Charles Murray, quoting Stephen Meyer, presents a familiar metaphysical move: if the universe once had no space or time, then there could be no matter or energy to “reside” anywhere. Therefore, materialistic explanations must fail, leaving divine or immaterial causation as the only coherent alternative.
Robin Hanson’s laconic response—”You assume material must occupy finite space”—is both a devastating critique and a modern corrective. It exposes that Meyer’s reasoning rests on a pre-relativistic metaphysics: the assumption that matter and energy are in space rather than constitutive of it.
The Error of the Container Model
Meyer’s argument assumes what physicists discarded over a century ago: the idea of space as a passive container in which matter exists. Under Newton’s absolute space, this made sense. But in general relativity, spacetime is not a stage—it is a dynamic actor co‑defined with the distribution of mass-energy. Matter tells space how to curve; space tells matter how to move. Remove matter, and the concept of “empty space” becomes ill‑defined.
By treating space as an external prerequisite for existence, Meyer commits what might be called the finite fallacy: assuming that because something is spatially extended now, it must always have been extended somewhere. But if spacetime itself is emergent from quantum fields or informational relations, then the question of where matter was “before space” is incoherent—like asking where the color blue was before light existed.
Matter Without Place
Modern physics allows for ontologies where matter does not occupy finite space:
Quantum fields exist not in space but as the substrate from which space emerges. The geometry of spacetime may itself be a statistical effect of entanglement patterns.
The wavefunction of the universe in the Wheeler–DeWitt formalism is defined over configuration space, not physical space. It encodes all possible spatial geometries, none of which require pre‑existing extension.

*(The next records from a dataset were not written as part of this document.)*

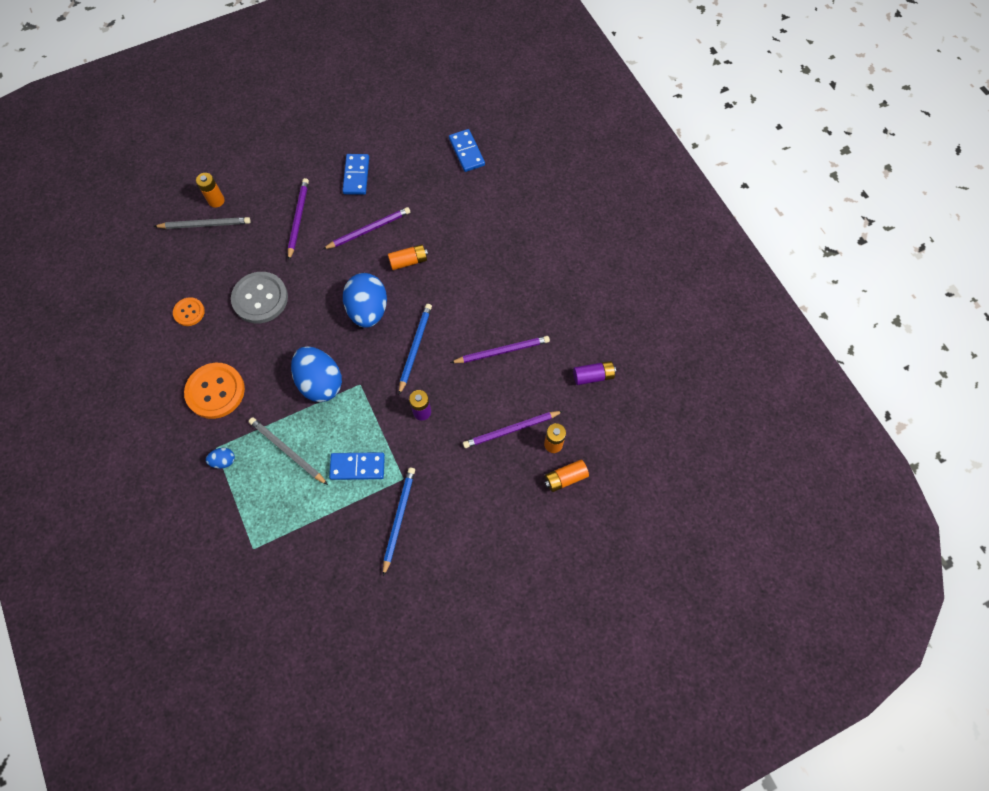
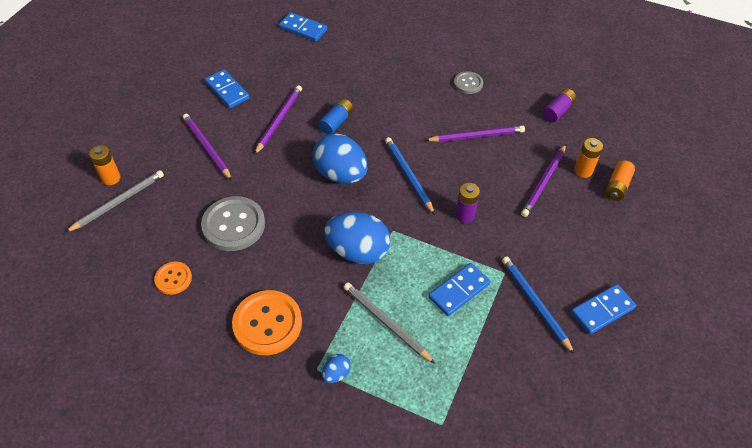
camera: 40 degrees left, 15 degrees down
grey pencil [249,417,328,485] -> grey pencil turned 45 degrees clockwise [344,283,435,364]
orange battery [388,244,428,270] -> blue battery [318,99,354,134]
purple pencil [450,336,550,363] -> purple pencil turned 45 degrees clockwise [426,126,525,142]
none -> grey button [454,71,483,94]
none -> blue domino [571,284,636,334]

Pre‑geometric theories—loop quantum gravity, causal set theory, and AdS/CFT duality—treat spacetime as a derived phenomenon from discrete or relational information.
From these perspectives, “matter before space” is not nonsense; it’s physics. What Meyer calls incoherent is merely unfamiliar.
Philosophical Stakes
Meyer and Murray are not defending physics—they are defending a metaphysical intuition: that being must have location. Hanson rejects this intuition entirely. His point is not theological but ontological. If material existence is defined by the capacity to generate structure, relation, and conservation, then it need not be spatial. Spacetime could be one emergent mode of material relation, not its ground.
This reorientation dissolves the false dichotomy between “material” and “immaterial.” Once matter is understood as pattern rather than substance, information and energy become natural continuations of physical law, not exceptions requiring divine intervention.
The Coherence Criterion
Meyer’s reasoning fails the coherence test because it projects finite intuitions into domains where they no longer apply. To say “material explanation makes no sense before space” is to conflate explanation with visualization. The fact that we cannot picture non‑spatial existence does not make it incoherent. The map of space-time is a product of the territory, not its prerequisite.
Hanson’s one‑line rebuttal captures this entire insight: material does not need a finite place—it is the process that gives rise to places.